Title: Realization of Truth Table of TTL Logic Gates and Verification of De Morgan's Theorem
Abstract
This lab assignment aims to realize the truth tables of various TTL logic gates, including AND, OR, NOT, NAND, NOR, and XOR gates. Additionally, the assignment verifies De Morgan's theorem, which provides a relationship between the logical operations of AND and OR. Understanding these concepts is fundamental in digital electronics.
Introduction
Transistor-Transistor Logic (TTL) is a class of digital circuits built from bipolar junction transistors (BJTs) and resistors. Logic gates are the building blocks of digital circuits, performing basic logical functions. De Morgan's theorem states that the complement of a conjunction is equal to the disjunction of the complements, and vice versa. This assignment focuses on constructing truth tables for TTL gates and verifying De Morgan's theorem.
Objectives
- To realize the truth tables for different TTL logic gates.
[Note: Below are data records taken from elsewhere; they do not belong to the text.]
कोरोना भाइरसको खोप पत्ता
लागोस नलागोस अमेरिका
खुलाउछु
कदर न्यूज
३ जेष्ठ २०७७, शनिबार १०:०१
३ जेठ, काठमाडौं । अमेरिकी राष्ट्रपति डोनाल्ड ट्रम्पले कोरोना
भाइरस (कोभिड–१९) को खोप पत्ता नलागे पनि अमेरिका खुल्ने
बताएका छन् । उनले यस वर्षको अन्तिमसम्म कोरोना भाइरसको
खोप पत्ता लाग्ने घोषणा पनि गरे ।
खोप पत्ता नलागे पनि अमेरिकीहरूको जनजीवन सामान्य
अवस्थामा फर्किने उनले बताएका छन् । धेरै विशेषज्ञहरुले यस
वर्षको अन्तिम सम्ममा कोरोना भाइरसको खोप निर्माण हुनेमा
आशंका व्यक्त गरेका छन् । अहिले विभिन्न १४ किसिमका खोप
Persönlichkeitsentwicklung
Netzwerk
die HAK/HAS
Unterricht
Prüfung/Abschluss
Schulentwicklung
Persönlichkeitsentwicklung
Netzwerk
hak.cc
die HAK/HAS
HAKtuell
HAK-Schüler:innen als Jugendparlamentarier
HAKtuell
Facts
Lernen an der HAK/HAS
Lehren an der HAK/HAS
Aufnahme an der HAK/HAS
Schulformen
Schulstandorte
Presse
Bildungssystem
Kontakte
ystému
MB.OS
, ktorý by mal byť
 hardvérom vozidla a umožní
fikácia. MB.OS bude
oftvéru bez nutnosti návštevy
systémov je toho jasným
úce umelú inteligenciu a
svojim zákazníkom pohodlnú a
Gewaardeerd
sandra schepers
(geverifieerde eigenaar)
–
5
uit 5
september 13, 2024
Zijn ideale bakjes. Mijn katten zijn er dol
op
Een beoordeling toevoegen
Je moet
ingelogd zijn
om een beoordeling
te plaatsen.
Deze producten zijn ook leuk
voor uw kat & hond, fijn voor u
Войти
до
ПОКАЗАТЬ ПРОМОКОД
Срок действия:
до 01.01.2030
- To verify De Morgan's theorem using TTL gates.
Hypothesis
It is expected that the truth tables for the TTL gates will match the standard logical operations, and the verification of De Morgan's theorem will hold true.
Materials and Methods
Materials
- TTL Logic ICs (e.g., 7408 for AND, 7432 for OR, 7404 for NOT, 7400 for NAND, 7402 for NOR, 7486 for XOR)
- Breadboard
- Connecting wires
- Power supply (5V)
- Switches (for inputs)
- LEDs (for outputs)
- Resistors (for current limiting)
- Multimeter (for verification)
Methods
Part 1: Realization of Truth Tables
Construct the Circuit:
- Set up the circuit for each TTL gate on the breadboard.
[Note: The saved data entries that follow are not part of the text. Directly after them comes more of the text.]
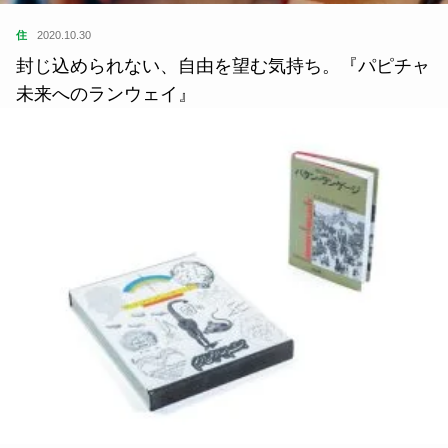
住
2020.10.30
封じ込められない、自由を望む気持ち。『パピチャ
未来へのランウェイ』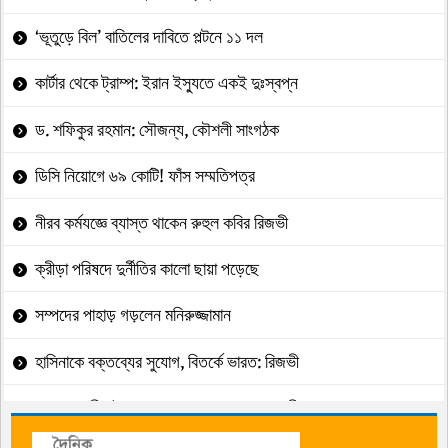
‘ভূতুড়ে বিল’ বাতিলের দাবিতে পল্টনে ১১ দল
কার্টার থেকে ট্রাম্প: ইরান ইস্যুতে একই দুঃস্বপ্ন
ড. শফিকুর রহমান: সৌজন্য, কৌশলী সাংগঠক
ডিসি নিয়োগে ৬৯ কোটি! ফাঁস সম্মতিপত্র
নীরব কর্মযজ্ঞে ব্যাস্ত থাকেন রুহুল কবির রিজভী
ক্রীড়া পরিষদে দুর্নীতির কালো ছায়া পড়েছে
সম্পদের পাহাড় গড়লেন মনিরুজ্জামান
হাসিনাকে বক্তব্যের সুযোগ, বিতর্কে ভারত: রিজভী
অপ্রয়োজনীয় ইস্যু এড়ানোর আহ্বান প্রধানমন্ত্রীর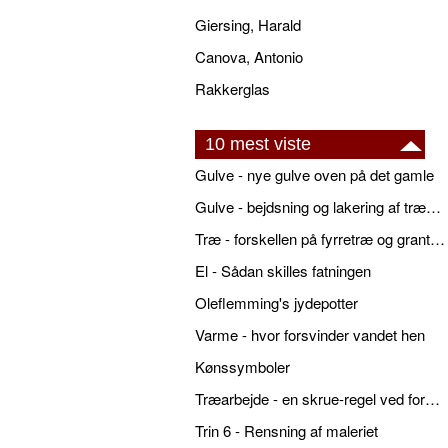
Giersing, Harald
Canova, Antonio
Rakkerglas
10 mest viste
Gulve - nye gulve oven på det gamle
Gulve - bejdsning og lakering af trægulve
Træ - forskellen på fyrretræ og grantræ
El - Sådan skilles fatningen
Oleflemming's jydepotter
Varme - hvor forsvinder vandet hen
Kønssymboler
Træarbejde - en skrue-regel ved forboring
Trin 6 - Rensning af maleriet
- Connect the inputs using switches and the outputs to LEDs for visual indication.
Test Each Gate:
- For each gate, apply all possible combinations of inputs (0 and 1) and record the output.
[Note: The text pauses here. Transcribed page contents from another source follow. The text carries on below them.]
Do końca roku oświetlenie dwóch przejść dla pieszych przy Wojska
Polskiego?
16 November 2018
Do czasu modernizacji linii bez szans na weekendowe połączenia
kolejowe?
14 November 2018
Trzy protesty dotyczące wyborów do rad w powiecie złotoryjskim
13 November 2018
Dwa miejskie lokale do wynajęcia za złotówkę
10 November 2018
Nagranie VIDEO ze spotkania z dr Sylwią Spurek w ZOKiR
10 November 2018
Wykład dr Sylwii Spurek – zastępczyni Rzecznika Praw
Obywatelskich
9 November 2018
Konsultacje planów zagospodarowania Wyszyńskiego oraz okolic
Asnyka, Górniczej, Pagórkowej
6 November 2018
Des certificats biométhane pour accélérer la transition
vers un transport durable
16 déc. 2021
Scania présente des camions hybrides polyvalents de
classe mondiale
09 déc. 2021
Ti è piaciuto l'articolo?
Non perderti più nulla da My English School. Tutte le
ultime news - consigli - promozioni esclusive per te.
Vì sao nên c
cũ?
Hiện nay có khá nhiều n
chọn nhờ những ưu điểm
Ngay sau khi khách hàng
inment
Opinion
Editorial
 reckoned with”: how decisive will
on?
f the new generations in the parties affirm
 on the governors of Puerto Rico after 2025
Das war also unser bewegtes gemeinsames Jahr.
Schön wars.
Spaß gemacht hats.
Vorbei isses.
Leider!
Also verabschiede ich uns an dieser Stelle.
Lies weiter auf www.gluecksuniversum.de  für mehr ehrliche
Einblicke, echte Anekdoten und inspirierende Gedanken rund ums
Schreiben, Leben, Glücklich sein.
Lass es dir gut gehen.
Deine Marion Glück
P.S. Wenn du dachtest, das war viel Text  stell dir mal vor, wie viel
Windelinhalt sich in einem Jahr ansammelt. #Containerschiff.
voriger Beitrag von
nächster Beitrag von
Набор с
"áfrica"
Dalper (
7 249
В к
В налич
- Create a truth table for each gate based on the observed outputs.
Record Results: Document the truth tables for each gate.
Part 2: Verification of De Morgan's Theorem
Construct the Circuit:
- Set up a circuit to verify De Morgan's theorem using NAND and NOR gates.
- For example, to verify ( \overline{A \cdot B} = \overline{A} + \overline{B} ):
- Use a NAND gate for ( A \cdot B ) and a NOR gate for ( \overline{A} + \overline{B} ).
Test the Circuit:
- Apply all combinations of inputs (0 and 1) and observe the outputs.
- Record the outputs for both sides of the equation.
Record Results: Document the results to verify De Morgan's theorem.
Results
Truth Tables
1. AND Gate (7408)
| A | B | Output (A AND B) |
|---|---|---|
| 0 | 0 | 0 |
| 0 | 1 | 0 |
| 1 | 0 | 0 |
| 1 | 1 | 1 |
2. OR Gate (7432)
| A | B | Output (A OR B) |
|---|---|---|
| 0 | 0 | 0 |
| 0 | 1 | 1 |
| 1 | 0 | 1 |
| 1 | 1 | 1 |
3. NOT Gate (7404)
| A | Output (NOT A) |
|---|---|
| 0 | 1 |
| 1 | 0 |
4. NAND Gate (7400)
| A | B | Output (A NAND B) |
|---|---|---|
| 0 | 0 | 1 |
| 0 | 1 | 1 |
| 1 | 0 | 1 |
| 1 | 1 | 0 |
5. NOR Gate (7402)
Truth Table
| A | B | Output (A NOR B) |
|---|---|---|
| 0 | 0 | 1 |
| 0 | 1 | 0 |
| 1 | 0 | 0 |
| 1 | 1 | 0 |